INFORMATION GIVEN:
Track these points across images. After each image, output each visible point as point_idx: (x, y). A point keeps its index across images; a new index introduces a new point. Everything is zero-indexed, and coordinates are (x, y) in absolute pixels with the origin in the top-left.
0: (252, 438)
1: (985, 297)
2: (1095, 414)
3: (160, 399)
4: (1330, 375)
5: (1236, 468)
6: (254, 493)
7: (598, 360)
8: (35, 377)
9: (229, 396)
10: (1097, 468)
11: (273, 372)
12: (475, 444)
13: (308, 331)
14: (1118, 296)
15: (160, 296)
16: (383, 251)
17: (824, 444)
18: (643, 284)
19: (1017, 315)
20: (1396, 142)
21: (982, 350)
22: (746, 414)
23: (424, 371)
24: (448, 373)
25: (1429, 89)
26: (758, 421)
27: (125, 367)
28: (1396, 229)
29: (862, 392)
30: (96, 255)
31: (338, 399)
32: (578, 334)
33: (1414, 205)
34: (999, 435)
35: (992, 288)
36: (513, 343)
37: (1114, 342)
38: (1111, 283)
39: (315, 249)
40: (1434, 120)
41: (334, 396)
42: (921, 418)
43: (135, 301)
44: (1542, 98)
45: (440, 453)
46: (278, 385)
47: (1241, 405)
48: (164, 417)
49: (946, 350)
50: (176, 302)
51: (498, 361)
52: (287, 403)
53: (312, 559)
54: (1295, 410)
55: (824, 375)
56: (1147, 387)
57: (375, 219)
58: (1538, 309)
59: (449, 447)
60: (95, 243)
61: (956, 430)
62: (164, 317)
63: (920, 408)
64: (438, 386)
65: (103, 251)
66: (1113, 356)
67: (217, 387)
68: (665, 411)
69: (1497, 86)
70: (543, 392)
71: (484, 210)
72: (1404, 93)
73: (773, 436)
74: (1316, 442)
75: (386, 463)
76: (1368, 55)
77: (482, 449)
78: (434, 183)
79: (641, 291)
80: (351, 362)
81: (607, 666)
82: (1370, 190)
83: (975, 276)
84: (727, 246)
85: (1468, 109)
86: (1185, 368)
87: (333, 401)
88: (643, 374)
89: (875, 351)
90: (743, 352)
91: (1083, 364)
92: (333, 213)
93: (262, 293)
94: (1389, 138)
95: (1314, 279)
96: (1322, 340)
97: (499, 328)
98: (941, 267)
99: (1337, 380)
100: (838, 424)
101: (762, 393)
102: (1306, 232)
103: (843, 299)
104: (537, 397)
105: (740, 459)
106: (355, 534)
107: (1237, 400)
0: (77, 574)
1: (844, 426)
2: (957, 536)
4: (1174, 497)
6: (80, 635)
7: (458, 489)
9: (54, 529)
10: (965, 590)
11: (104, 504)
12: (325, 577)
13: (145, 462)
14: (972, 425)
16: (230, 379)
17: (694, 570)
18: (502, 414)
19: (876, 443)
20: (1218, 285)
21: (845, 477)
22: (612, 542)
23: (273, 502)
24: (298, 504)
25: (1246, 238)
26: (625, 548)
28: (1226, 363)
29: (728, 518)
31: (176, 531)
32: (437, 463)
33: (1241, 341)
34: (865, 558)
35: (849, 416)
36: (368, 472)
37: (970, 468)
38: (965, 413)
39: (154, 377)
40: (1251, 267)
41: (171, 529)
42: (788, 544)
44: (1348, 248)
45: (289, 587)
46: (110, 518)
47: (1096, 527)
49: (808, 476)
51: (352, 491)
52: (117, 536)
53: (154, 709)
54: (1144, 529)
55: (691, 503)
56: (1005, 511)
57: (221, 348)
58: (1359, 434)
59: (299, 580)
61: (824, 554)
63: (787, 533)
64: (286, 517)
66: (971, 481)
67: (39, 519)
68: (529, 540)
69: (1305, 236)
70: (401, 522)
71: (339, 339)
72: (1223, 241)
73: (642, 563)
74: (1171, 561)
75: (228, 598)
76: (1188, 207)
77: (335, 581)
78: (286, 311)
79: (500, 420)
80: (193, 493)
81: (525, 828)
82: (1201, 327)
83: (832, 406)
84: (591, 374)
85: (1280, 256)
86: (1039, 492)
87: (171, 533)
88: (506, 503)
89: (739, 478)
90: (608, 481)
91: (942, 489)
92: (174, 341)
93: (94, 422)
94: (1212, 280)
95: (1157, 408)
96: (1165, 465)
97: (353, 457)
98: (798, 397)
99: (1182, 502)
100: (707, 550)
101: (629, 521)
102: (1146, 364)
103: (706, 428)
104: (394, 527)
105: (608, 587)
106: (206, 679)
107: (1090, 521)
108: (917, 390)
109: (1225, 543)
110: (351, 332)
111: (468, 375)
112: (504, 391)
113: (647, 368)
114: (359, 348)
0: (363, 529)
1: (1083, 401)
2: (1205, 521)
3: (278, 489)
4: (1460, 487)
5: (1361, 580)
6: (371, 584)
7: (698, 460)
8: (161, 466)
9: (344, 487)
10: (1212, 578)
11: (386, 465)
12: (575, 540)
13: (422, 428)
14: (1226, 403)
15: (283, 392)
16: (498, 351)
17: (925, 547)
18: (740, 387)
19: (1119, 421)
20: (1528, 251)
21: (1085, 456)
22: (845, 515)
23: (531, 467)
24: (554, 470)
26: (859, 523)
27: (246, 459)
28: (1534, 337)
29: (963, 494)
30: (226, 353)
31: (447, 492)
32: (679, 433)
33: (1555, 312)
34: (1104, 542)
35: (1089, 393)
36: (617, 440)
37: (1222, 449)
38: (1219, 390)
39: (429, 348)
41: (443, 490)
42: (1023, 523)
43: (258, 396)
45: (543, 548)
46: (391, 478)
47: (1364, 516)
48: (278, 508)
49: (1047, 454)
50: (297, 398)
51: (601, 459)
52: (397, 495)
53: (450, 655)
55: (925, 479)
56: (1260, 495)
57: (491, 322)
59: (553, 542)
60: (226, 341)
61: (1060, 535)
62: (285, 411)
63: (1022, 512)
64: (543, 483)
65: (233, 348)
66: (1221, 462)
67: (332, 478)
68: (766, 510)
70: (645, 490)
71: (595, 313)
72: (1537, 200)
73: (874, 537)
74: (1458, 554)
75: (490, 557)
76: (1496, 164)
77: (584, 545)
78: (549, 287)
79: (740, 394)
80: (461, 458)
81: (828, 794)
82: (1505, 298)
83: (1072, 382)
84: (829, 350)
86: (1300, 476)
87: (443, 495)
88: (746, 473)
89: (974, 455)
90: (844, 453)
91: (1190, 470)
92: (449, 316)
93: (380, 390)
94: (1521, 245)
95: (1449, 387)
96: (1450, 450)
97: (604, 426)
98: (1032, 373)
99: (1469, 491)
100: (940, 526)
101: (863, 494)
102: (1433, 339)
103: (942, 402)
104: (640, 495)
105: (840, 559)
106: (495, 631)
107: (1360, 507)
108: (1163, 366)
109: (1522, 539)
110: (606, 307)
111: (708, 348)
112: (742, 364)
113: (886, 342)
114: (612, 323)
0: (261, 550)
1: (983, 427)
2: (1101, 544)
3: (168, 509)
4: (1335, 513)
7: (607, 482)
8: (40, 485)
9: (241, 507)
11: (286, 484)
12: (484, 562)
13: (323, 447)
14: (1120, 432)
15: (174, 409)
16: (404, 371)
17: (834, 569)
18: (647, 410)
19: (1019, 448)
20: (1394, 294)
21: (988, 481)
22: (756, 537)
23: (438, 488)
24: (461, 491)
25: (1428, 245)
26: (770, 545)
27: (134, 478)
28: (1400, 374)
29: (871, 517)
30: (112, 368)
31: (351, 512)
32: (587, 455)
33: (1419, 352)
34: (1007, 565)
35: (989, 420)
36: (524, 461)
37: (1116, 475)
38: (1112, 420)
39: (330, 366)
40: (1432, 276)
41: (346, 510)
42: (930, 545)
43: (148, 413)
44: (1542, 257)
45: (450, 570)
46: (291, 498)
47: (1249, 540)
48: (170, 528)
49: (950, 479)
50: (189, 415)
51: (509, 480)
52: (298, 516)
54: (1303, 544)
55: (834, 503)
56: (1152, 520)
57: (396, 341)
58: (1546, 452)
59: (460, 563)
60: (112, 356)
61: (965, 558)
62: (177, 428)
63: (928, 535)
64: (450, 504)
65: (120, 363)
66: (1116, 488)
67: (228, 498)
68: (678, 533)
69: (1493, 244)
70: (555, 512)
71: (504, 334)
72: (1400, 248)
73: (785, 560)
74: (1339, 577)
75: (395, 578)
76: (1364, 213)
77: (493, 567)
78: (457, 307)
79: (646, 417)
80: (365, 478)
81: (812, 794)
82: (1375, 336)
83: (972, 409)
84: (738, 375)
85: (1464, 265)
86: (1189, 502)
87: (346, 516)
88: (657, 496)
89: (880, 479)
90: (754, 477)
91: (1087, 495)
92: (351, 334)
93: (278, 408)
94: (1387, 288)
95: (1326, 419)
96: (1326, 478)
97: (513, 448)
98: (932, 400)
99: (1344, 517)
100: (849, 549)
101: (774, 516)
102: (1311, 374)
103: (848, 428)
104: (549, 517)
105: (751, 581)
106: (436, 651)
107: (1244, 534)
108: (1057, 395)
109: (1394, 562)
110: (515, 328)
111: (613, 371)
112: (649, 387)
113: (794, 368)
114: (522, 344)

EXERCISE:
Which lines in the data above contain the word "introduces"? Gather each of them in full, counting only matches in the same case.

RESPONSE TO THE TASK:
Track these points across images. After each image, output each visible point as point_idx: (x, y). A point keeps its index across images; a new index introduces a new point. Everything is zero-indexed, and coordinates are (x, y) in absolute pixels with the origin in the top-left.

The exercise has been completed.